GOAL 1 ::
Return every line of the entries below that contains the string "Carya", matching case exactly.

NextImg:The Corner: DOGE Meets Its Old Yeller Conclusion

D.C. does with even the most heroic Americans what it does with everyone else: It diminishes them, forcing all sorts of ideological and ethical concessions.

Elon Musk is leaving Washington, and it’s better for all parties that this is the way of it. D.C. is, in many respects, a non-Newtonian fluid, presenting a solid barrier to any change that moves faster than the Laurentide Ice Sheet. An idiosyncratic futurist who thinks and operates at the speed of space travel was never going to have the patience for what needs doing.

The New York Times reports:

Mr. Musk, who once called himself the president’s “first buddy,” is now operating with some distance from Mr. Trump as he says he is ending his government work to spend more time on his companies. Mr. Musk remains on good terms with Mr. Trump, according to White House officials. But he has also made it clear that he is disillusioned with Washington and frustrated with the obstacles he encountered as he upended the federal bureaucracy, raising questions about the strength of the alliance between the president and the world’s richest man.

Musk, a man who knows only the supremacy of an owner’s ability to slash whole corporate departments in a day, was ill-prepared for the finicky, exasperating work of prying apart the many knots that protect federal employees and their reporting agencies from censure, let alone termination.

RECORDS TO PROCESS ::

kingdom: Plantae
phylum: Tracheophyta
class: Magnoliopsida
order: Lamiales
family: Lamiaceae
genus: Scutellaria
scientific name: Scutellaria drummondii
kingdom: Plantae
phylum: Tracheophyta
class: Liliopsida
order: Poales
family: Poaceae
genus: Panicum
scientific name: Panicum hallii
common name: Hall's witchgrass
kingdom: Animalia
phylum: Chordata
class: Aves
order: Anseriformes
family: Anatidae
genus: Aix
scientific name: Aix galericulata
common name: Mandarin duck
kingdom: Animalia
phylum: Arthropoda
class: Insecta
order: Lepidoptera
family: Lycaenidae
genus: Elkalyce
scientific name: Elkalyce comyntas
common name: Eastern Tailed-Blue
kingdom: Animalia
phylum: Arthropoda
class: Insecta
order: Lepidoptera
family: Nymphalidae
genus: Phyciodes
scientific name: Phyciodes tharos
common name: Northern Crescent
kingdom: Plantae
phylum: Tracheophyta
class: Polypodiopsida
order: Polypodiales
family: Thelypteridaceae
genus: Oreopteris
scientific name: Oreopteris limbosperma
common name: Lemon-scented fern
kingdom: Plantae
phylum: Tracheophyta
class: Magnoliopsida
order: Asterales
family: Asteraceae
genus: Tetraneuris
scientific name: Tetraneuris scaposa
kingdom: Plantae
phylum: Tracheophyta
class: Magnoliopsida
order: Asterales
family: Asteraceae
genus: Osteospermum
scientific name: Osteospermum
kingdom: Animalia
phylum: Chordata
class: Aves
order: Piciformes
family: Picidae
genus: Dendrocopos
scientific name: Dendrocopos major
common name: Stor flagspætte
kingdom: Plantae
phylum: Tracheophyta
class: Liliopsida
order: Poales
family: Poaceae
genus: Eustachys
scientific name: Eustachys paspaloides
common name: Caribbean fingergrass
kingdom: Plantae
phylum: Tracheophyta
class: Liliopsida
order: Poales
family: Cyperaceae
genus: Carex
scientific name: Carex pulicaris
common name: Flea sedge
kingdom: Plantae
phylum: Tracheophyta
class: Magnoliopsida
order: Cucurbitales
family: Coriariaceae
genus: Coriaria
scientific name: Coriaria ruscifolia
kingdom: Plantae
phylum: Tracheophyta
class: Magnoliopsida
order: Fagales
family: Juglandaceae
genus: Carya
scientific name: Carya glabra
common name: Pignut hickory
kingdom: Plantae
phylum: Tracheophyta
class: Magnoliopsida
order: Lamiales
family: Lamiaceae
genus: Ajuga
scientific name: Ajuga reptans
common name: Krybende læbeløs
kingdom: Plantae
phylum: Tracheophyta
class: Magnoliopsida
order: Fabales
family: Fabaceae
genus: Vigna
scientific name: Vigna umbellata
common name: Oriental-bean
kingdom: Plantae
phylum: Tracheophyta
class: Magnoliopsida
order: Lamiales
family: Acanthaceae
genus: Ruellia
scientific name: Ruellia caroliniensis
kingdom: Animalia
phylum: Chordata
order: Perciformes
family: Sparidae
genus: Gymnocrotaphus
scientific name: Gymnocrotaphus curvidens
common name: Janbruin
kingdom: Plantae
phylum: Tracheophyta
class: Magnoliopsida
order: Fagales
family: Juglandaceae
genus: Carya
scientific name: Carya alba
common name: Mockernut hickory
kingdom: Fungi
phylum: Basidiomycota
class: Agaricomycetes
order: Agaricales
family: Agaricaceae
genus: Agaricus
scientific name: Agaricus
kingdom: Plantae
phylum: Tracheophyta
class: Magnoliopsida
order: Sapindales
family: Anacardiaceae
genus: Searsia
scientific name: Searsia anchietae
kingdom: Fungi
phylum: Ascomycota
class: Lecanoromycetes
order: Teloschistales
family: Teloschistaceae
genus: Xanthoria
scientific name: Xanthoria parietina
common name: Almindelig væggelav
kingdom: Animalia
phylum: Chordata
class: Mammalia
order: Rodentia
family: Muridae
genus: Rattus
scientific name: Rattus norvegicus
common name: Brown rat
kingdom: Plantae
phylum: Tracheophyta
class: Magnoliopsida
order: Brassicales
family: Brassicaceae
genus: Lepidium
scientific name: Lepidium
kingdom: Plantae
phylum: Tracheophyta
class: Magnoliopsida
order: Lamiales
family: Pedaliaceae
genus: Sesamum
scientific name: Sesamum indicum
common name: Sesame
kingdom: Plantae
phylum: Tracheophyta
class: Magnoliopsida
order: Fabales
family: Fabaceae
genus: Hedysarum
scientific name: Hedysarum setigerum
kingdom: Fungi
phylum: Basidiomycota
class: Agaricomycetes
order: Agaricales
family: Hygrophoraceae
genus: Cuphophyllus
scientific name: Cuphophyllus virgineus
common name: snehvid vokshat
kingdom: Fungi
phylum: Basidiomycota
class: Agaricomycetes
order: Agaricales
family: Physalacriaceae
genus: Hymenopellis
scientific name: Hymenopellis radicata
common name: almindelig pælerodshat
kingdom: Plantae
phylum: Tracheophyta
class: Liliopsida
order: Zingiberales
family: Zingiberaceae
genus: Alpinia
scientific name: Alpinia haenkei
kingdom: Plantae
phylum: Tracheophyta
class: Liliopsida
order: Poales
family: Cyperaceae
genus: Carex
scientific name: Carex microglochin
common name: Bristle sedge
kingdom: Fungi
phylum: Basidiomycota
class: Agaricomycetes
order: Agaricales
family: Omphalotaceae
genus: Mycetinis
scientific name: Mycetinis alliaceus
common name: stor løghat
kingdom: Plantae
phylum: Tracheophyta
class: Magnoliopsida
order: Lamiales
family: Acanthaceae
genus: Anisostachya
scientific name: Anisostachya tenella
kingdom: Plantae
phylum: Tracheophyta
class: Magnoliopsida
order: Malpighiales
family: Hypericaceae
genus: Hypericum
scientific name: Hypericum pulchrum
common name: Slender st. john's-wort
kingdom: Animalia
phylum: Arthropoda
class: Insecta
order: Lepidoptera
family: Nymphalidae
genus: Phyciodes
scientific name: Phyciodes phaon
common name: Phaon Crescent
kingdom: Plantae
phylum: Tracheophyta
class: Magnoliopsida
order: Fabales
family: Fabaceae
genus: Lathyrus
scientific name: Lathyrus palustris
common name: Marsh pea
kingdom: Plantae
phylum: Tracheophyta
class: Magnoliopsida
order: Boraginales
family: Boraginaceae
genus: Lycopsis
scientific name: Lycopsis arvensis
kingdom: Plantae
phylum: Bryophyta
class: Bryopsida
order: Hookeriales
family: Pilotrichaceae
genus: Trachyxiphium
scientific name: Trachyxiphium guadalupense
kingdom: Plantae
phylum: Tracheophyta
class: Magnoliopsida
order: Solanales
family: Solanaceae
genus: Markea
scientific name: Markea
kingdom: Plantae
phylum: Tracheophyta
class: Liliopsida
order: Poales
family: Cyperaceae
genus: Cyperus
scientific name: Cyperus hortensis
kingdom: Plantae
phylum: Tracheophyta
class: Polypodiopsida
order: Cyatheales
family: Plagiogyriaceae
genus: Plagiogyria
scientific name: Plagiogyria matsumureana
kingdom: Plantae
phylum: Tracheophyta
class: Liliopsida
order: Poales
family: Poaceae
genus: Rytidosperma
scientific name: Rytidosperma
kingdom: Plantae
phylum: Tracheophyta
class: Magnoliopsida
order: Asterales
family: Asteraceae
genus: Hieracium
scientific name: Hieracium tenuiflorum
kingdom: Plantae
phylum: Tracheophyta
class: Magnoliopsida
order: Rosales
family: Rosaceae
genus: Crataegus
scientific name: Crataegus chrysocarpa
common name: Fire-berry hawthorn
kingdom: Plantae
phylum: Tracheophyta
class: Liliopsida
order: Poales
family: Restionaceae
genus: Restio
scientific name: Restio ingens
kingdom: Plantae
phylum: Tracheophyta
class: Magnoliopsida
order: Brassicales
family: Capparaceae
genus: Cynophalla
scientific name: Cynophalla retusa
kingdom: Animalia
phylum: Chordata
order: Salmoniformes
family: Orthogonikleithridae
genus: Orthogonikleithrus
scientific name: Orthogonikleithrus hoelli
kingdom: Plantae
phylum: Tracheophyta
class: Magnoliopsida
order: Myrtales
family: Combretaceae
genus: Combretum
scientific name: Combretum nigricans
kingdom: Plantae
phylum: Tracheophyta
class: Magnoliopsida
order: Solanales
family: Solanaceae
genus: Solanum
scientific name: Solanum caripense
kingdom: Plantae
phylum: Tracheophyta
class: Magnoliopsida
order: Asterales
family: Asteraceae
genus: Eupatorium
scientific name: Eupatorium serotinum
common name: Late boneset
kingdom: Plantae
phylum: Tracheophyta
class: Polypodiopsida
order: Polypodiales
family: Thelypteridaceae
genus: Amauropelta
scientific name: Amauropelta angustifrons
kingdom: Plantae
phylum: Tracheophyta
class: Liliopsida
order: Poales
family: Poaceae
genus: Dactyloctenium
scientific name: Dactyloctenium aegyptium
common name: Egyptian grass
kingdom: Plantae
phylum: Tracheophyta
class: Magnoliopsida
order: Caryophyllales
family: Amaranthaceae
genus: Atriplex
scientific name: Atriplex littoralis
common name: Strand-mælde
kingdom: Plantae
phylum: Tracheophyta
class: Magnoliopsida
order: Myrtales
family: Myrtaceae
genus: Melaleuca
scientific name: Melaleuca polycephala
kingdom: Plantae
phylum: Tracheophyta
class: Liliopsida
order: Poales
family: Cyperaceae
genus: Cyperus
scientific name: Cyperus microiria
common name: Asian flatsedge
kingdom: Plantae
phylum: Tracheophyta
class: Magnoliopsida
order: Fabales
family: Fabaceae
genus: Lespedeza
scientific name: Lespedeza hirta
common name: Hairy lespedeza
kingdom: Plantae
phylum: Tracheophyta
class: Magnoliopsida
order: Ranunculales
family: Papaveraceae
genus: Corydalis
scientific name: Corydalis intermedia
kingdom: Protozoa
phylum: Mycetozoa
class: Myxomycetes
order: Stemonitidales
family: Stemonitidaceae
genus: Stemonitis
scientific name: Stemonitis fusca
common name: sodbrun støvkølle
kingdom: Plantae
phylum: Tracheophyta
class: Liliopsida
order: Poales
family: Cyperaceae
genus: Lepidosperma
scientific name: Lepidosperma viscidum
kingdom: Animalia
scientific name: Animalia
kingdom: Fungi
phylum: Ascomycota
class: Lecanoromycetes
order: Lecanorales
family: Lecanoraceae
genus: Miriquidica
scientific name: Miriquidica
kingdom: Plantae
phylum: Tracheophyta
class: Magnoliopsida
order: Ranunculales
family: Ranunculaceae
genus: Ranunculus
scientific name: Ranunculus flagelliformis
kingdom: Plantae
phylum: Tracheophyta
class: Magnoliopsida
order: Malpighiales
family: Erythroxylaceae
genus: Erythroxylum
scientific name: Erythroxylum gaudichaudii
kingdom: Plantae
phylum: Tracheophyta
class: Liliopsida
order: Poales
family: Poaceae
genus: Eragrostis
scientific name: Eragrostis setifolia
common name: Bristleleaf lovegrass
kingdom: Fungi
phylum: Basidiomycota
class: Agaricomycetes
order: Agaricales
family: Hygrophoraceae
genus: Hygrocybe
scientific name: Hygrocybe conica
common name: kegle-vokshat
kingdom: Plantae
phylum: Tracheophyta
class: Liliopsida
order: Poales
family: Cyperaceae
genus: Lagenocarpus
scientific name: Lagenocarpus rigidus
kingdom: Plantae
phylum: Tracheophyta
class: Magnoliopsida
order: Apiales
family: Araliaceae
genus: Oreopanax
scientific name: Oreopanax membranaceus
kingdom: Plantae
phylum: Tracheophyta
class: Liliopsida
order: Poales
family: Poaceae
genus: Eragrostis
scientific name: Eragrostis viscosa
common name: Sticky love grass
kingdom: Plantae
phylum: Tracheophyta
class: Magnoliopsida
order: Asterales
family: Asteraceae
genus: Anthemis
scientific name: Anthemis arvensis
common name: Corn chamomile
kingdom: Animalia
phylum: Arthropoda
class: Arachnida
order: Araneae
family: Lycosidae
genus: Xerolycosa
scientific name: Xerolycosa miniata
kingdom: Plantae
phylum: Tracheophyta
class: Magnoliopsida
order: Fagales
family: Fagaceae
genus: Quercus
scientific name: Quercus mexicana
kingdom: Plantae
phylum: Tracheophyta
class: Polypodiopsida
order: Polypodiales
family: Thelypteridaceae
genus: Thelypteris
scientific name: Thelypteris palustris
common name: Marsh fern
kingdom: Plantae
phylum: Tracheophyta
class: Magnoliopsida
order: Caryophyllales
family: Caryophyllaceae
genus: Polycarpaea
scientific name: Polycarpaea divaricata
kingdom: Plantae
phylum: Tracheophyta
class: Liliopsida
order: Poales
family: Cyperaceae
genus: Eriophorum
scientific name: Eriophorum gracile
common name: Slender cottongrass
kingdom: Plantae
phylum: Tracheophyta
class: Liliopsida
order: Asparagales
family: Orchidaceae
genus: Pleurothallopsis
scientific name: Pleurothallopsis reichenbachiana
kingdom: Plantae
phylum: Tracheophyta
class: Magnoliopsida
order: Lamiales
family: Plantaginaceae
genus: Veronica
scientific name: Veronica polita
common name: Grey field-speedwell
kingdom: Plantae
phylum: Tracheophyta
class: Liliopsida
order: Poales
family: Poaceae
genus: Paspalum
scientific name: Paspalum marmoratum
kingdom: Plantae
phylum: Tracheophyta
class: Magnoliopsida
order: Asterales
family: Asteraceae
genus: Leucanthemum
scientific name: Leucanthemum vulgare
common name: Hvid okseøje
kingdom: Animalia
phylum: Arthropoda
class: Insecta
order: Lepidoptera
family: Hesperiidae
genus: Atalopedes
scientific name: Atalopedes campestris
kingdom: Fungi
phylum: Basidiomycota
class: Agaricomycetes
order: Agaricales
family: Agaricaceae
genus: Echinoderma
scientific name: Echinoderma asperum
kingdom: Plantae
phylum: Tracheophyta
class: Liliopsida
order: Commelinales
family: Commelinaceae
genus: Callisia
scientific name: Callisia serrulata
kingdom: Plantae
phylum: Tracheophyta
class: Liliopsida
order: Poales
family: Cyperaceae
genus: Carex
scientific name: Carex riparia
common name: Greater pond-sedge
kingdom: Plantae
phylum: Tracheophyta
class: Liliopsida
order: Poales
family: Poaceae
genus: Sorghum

GOAL 2 ::
Reproduce the entire piece on Musk leaving Washington above, word for word and unchanged.

PROBLEM SOLUTION 1 ::
genus: Carya
scientific name: Carya glabra
genus: Carya
scientific name: Carya alba

PROBLEM SOLUTION 2 ::
NextImg:The Corner: DOGE Meets Its Old Yeller Conclusion

D.C. does with even the most heroic Americans what it does with everyone else: It diminishes them, forcing all sorts of ideological and ethical concessions.

Elon Musk is leaving Washington, and it’s better for all parties that this is the way of it. D.C. is, in many respects, a non-Newtonian fluid, presenting a solid barrier to any change that moves faster than the Laurentide Ice Sheet. An idiosyncratic futurist who thinks and operates at the speed of space travel was never going to have the patience for what needs doing.

The New York Times reports:

Mr. Musk, who once called himself the president’s “first buddy,” is now operating with some distance from Mr. Trump as he says he is ending his government work to spend more time on his companies. Mr. Musk remains on good terms with Mr. Trump, according to White House officials. But he has also made it clear that he is disillusioned with Washington and frustrated with the obstacles he encountered as he upended the federal bureaucracy, raising questions about the strength of the alliance between the president and the world’s richest man.

Musk, a man who knows only the supremacy of an owner’s ability to slash whole corporate departments in a day, was ill-prepared for the finicky, exasperating work of prying apart the many knots that protect federal employees and their reporting agencies from censure, let alone termination.